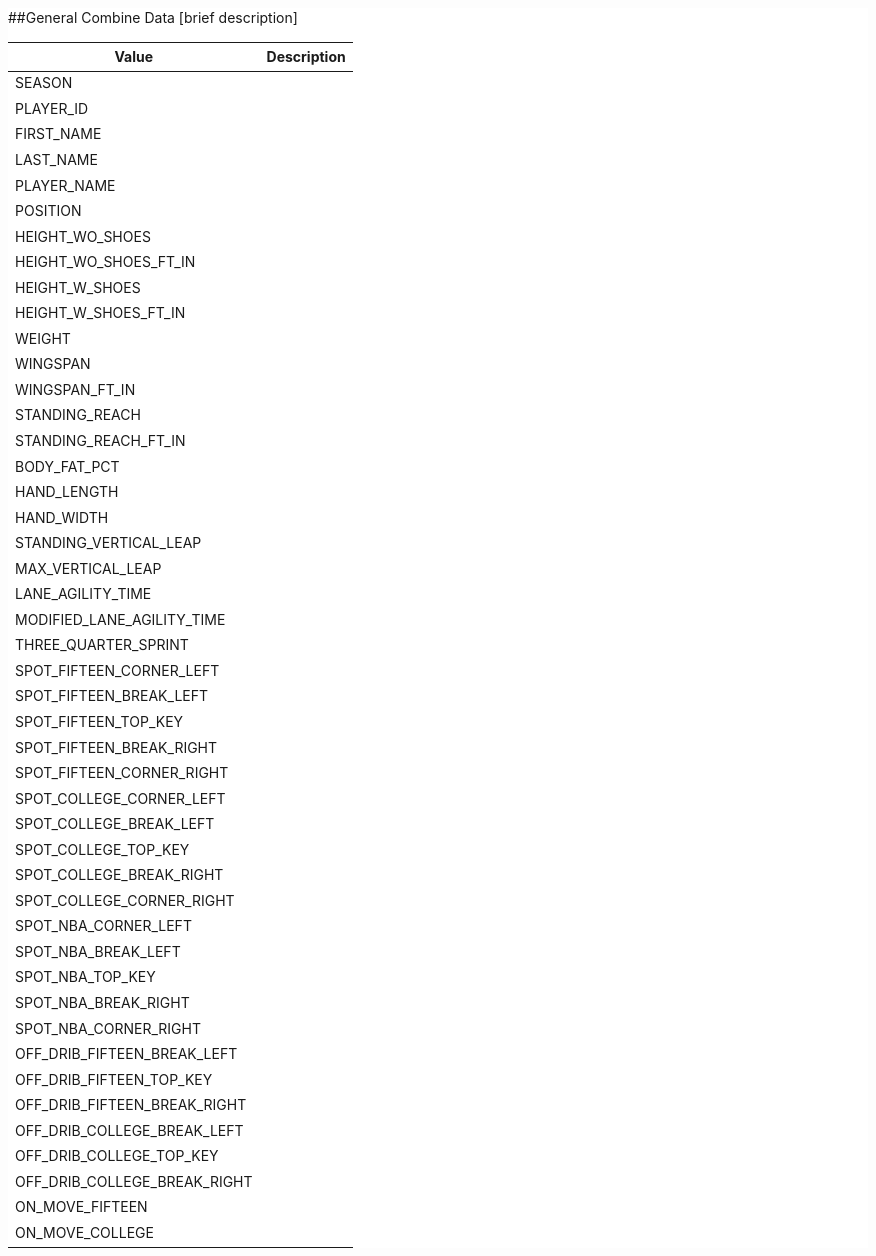 ##General Combine Data
[brief description]

Value | Description
----- | -----------
SEASON |
PLAYER_ID |
FIRST_NAME |
LAST_NAME |
PLAYER_NAME |
POSITION |
HEIGHT_WO_SHOES |
HEIGHT_WO_SHOES_FT_IN |
HEIGHT_W_SHOES |
HEIGHT_W_SHOES_FT_IN |
WEIGHT |
WINGSPAN |
WINGSPAN_FT_IN |
STANDING_REACH |
STANDING_REACH_FT_IN |
BODY_FAT_PCT |
HAND_LENGTH |
HAND_WIDTH |
STANDING_VERTICAL_LEAP |
MAX_VERTICAL_LEAP |
LANE_AGILITY_TIME |
MODIFIED_LANE_AGILITY_TIME |
THREE_QUARTER_SPRINT |
SPOT_FIFTEEN_CORNER_LEFT |
SPOT_FIFTEEN_BREAK_LEFT |
SPOT_FIFTEEN_TOP_KEY |
SPOT_FIFTEEN_BREAK_RIGHT |
SPOT_FIFTEEN_CORNER_RIGHT |
SPOT_COLLEGE_CORNER_LEFT |
SPOT_COLLEGE_BREAK_LEFT |
SPOT_COLLEGE_TOP_KEY |
SPOT_COLLEGE_BREAK_RIGHT |
SPOT_COLLEGE_CORNER_RIGHT |
SPOT_NBA_CORNER_LEFT |
SPOT_NBA_BREAK_LEFT |
SPOT_NBA_TOP_KEY |
SPOT_NBA_BREAK_RIGHT |
SPOT_NBA_CORNER_RIGHT |
OFF_DRIB_FIFTEEN_BREAK_LEFT |
OFF_DRIB_FIFTEEN_TOP_KEY |
OFF_DRIB_FIFTEEN_BREAK_RIGHT |
OFF_DRIB_COLLEGE_BREAK_LEFT |
OFF_DRIB_COLLEGE_TOP_KEY |
OFF_DRIB_COLLEGE_BREAK_RIGHT |
ON_MOVE_FIFTEEN |
ON_MOVE_COLLEGE | 
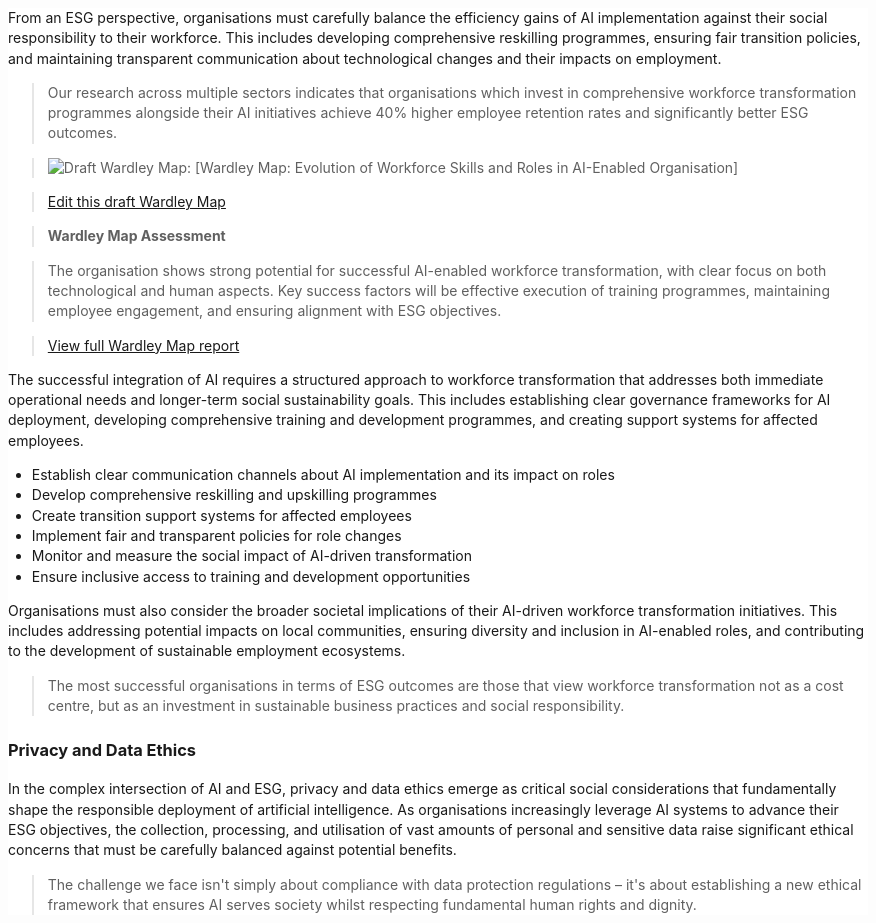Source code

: From an ESG perspective, organisations must carefully balance the efficiency gains of AI implementation against their social responsibility to their workforce. This includes developing comprehensive reskilling programmes, ensuring fair transition policies, and maintaining transparent communication about technological changes and their impacts on employment.

> Our research across multiple sectors indicates that organisations which invest in comprehensive workforce transformation programmes alongside their AI initiatives achieve 40% higher employee retention rates and significantly better ESG outcomes.

>![Draft Wardley Map: [Wardley Map: Evolution of Workforce Skills and Roles in AI-Enabled Organisation]](https://images.wardleymaps.ai/map_df24c1d0-43bf-41d3-b613-9acf31c3f9a7.png)

>[Edit this draft Wardley Map](https://create.wardleymaps.ai/#clone:0f07f47dbf7f31aae2)

> **Wardley Map Assessment**

> The organisation shows strong potential for successful AI-enabled workforce transformation, with clear focus on both technological and human aspects. Key success factors will be effective execution of training programmes, maintaining employee engagement, and ensuring alignment with ESG objectives.

> [View full Wardley Map report](markdown/wardley_map_reports/wardley_map_report_11_english_Workforce_Transformation.md)

The successful integration of AI requires a structured approach to workforce transformation that addresses both immediate operational needs and longer-term social sustainability goals. This includes establishing clear governance frameworks for AI deployment, developing comprehensive training and development programmes, and creating support systems for affected employees.

- Establish clear communication channels about AI implementation and its impact on roles
- Develop comprehensive reskilling and upskilling programmes
- Create transition support systems for affected employees
- Implement fair and transparent policies for role changes
- Monitor and measure the social impact of AI-driven transformation
- Ensure inclusive access to training and development opportunities

Organisations must also consider the broader societal implications of their AI-driven workforce transformation initiatives. This includes addressing potential impacts on local communities, ensuring diversity and inclusion in AI-enabled roles, and contributing to the development of sustainable employment ecosystems.

> The most successful organisations in terms of ESG outcomes are those that view workforce transformation not as a cost centre, but as an investment in sustainable business practices and social responsibility.

### <a name="privacy-and-data-ethics"></a>Privacy and Data Ethics

In the complex intersection of AI and ESG, privacy and data ethics emerge as critical social considerations that fundamentally shape the responsible deployment of artificial intelligence. As organisations increasingly leverage AI systems to advance their ESG objectives, the collection, processing, and utilisation of vast amounts of personal and sensitive data raise significant ethical concerns that must be carefully balanced against potential benefits.

> The challenge we face isn't simply about compliance with data protection regulations – it's about establishing a new ethical framework that ensures AI serves society whilst respecting fundamental human rights and dignity.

▶ [REQUIRED ACTION]
Could you output, word for word, the stretch of the data above from the line containing "and social responsibility." through the end of the data?

▶ [ANSWER]
> The most successful organisations in terms of ESG outcomes are those that view workforce transformation not as a cost centre, but as an investment in sustainable business practices and social responsibility.

### <a name="privacy-and-data-ethics"></a>Privacy and Data Ethics

In the complex intersection of AI and ESG, privacy and data ethics emerge as critical social considerations that fundamentally shape the responsible deployment of artificial intelligence. As organisations increasingly leverage AI systems to advance their ESG objectives, the collection, processing, and utilisation of vast amounts of personal and sensitive data raise significant ethical concerns that must be carefully balanced against potential benefits.

> The challenge we face isn't simply about compliance with data protection regulations – it's about establishing a new ethical framework that ensures AI serves society whilst respecting fundamental human rights and dignity.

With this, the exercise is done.